After you scan a barcode, there is quite a lot happening behind the scenes before you get your result. This post takes you through our methodology for estimating the FODMAP content of a product and provides further context on our decision-making process.
Basic Methodology for Green, Yellow & Red Products
The Low FODMAP Diet aims to restrict various foods known to cause digestive issues in certain people. The diet is not strictly eat-this-not-that, but rather focuses on serving sizes. Foods are lab tested one by one and classified as either low, moderate, or high based on FODMAP load.
Spoonful uses the same idea to classify grocery products that have multiple foods in the ingredient list.
- Green text products are considered compliant as they contain only foods that are likely low FODMAP at 1 serving.
- Red text products are considered not compliant as they contain foods that are likely high FODMAP at 1 serving.
- Yellow text products are considered potentially compliant as they contain foods that may be low or high FODMAP depending on serving size, and a few other factors.
Learn how to classify yellow products as low or high FODMAP by using Spoonful in conjunction with the Monash app.
Products with moderate or high FODMAP ingredients that are still Low FODMAP
Foods like ketchup, sriracha and almondmilk have all tested low FODMAP at manageable serving sizes despite having high FODMAP ingredients like onion, garlic and almond. This is because these trigger ingredients are used in such small quantities per serving that the product as a whole is considered safe.
Over time, we have trained the Spoonful App to identify these edge cases and override the initial yellow or red classification.
Moderate or high FODMAP products with only low FODMAP ingredients
It makes sense that products like almondmilk are considered low FODMAP – most almondmilks contain only 3-5 almonds per serving. But how can a product be considered high FODMAP if its comprised of only low-FODMAP ingredients?
Let’s look at orange juice. While a single serving of oranges is low FODMAP, orange juice contains lots of oranges and can oftentimes be high in fructose depending on the processing. Fresh orange juice has a lower FODMAP load than reconstituted juice, but we still recommend limiting your intake.
Lactose free milk and low FODMAP cheeses
As many who follow the diet know, “milk” in plain form is high FODMAP, but there are a few exceptions. When milk appears on a product labeled “lactose free” (containing the lactase enzymes), we do not flag it.

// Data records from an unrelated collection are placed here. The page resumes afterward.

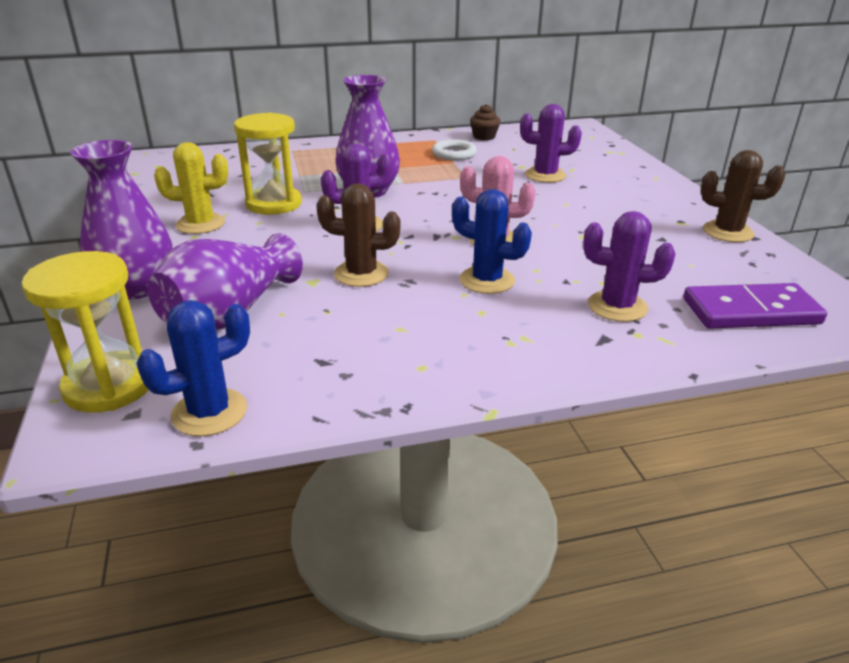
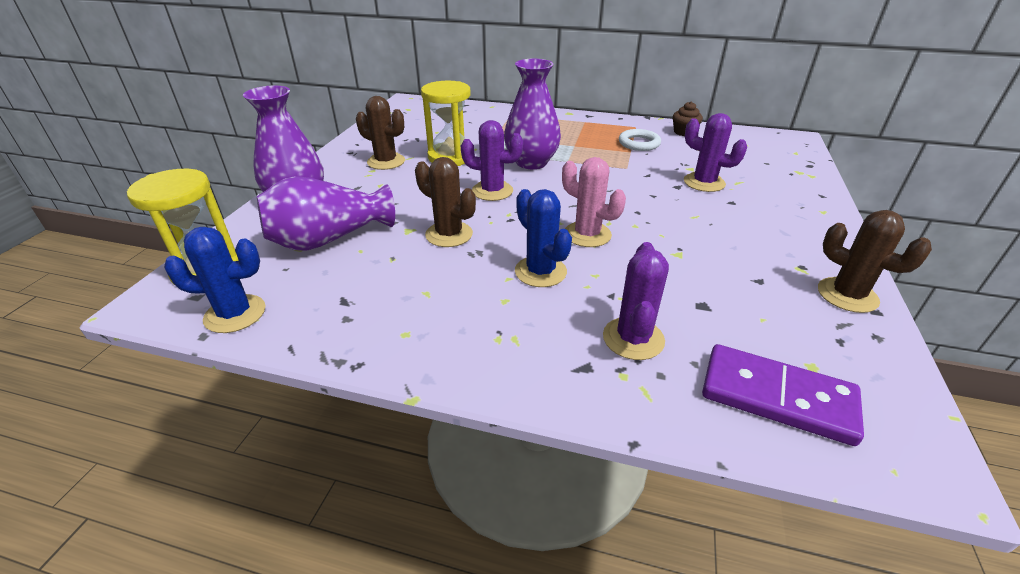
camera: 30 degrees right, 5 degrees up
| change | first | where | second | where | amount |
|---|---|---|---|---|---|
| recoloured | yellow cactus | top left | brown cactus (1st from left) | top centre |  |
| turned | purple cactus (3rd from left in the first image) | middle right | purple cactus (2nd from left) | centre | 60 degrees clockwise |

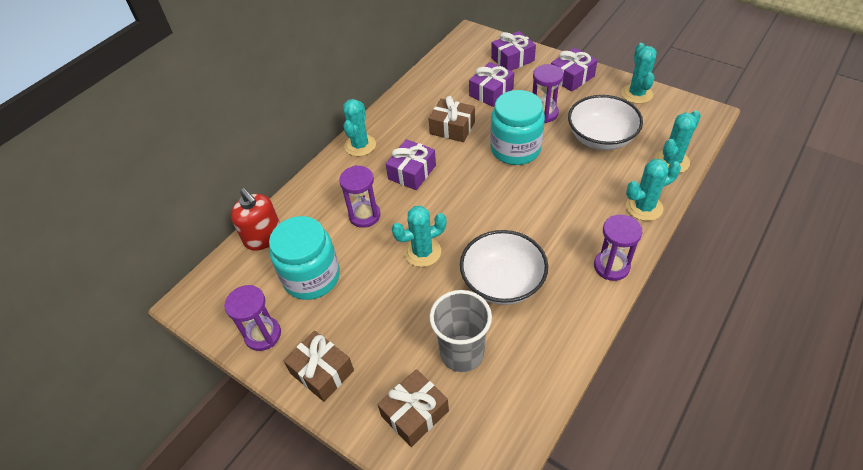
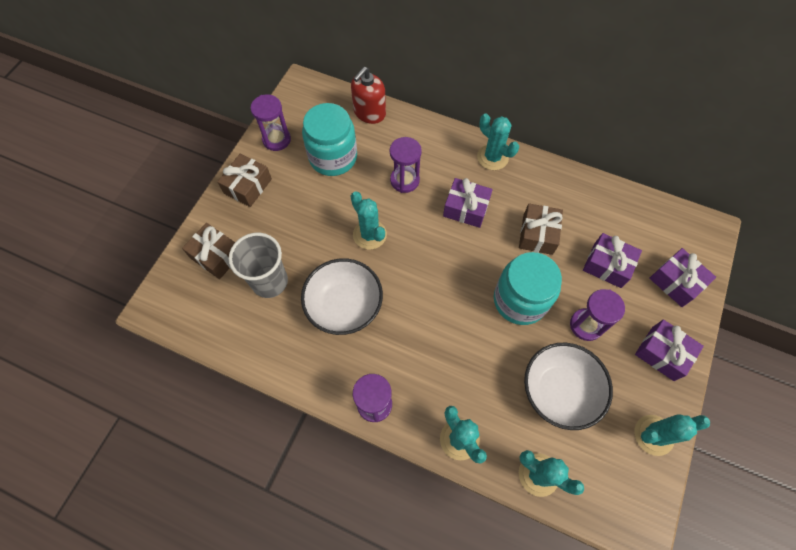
camera: 75 degrees right, 15 degrees up
| change | first | where | second | where | amount |
|---|---|---|---|---|---|
| turned | turquoise cactus (1st from left in the first image) | top centre | turquoise cactus (3rd from left) | top centre | 45 degrees clockwise |

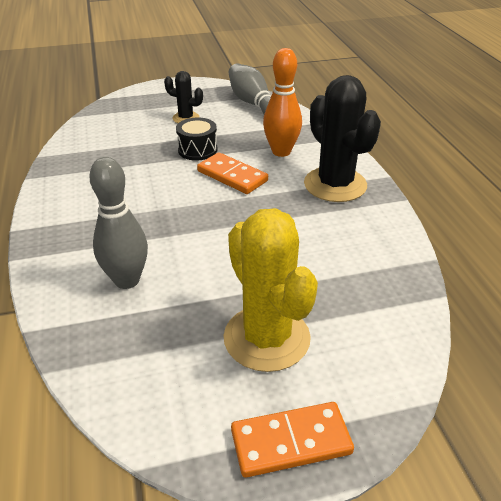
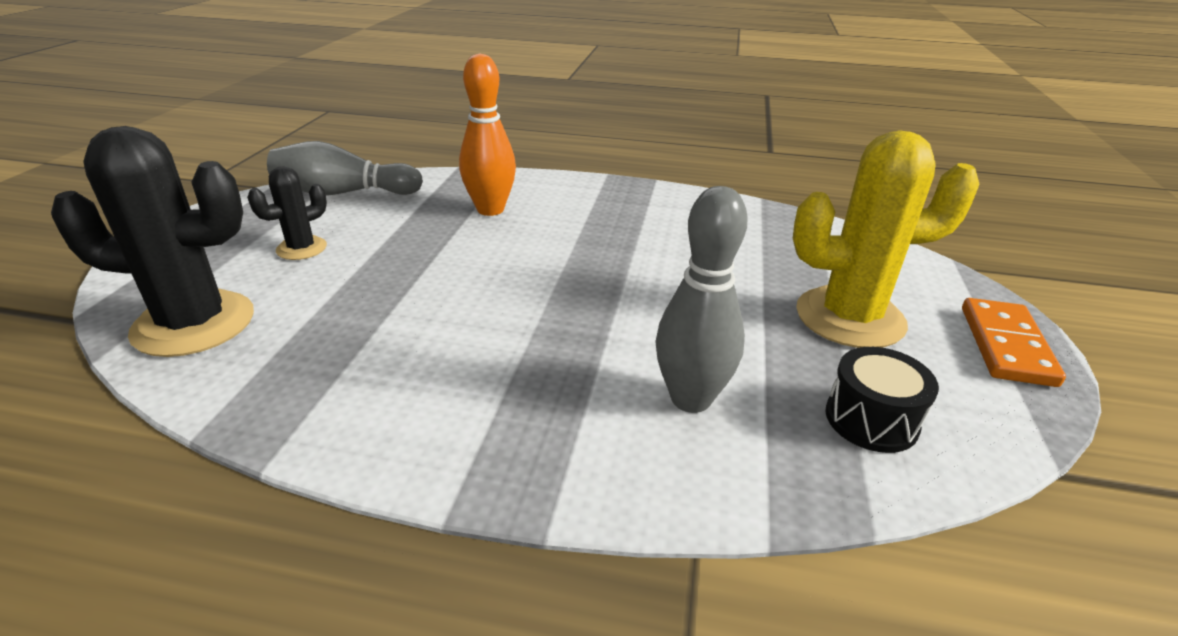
camera: 65 degrees left, 5 degrees down
| change | first | where | second | where | amount |
|---|---|---|---|---|---|
| moved | black cactus (2nd from left in the first image) | top right | black cactus (1st from left) | middle left |  |
| moved | black drum | top centre |  | middle right |  |
| removed | orange domino (1st from left) | centre |  |  |  |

There are also a number of low FODMAP cheeses that list milk as an ingredient. This is because the lactose content in milk is often reduced to safe FODMAP levels during the cheese-making process. We account for this in the app by not flagging milk if it is listed on a low FODMAP cheese label. This means you can find plenty of great cheeses to choose from on the Discover feed!
Moderate or High FODMAP Ingredients that Follow 2% or Less Statements
Remember, the low FODMAP diet does not deal in absolutes. This means that most ingredients listed after a “Contains 2% of Less” statement are present in a small enough quantity to be considered low FODMAP.
This in mind, we do not flag high or moderate FODMAP ingredients listed after 2% or less statements. The only exceptions to this rule are garlic, onion, chicory, and inulin — these ingredients can trigger IBS symptoms even when present in small quantities.
Helping you make practical, informed decisions
No matter what, our goal is to help you, the low-FODMAP eater, find tasty, compliant food wherever you shop. And while we recognize that no product is 100% safe unless lab tested, we must contend with the reality that there are simply not enough lab-certified products in our supermarkets.
As eaters, we must also contend with the highly nuanced and ever-changing nature of the low-FODMAP diet, which is why Spoonful is constantly updating our trigger list. This, and all of our product pursuits, is to make sure you feel confident, supported, and in control as you move through the diet.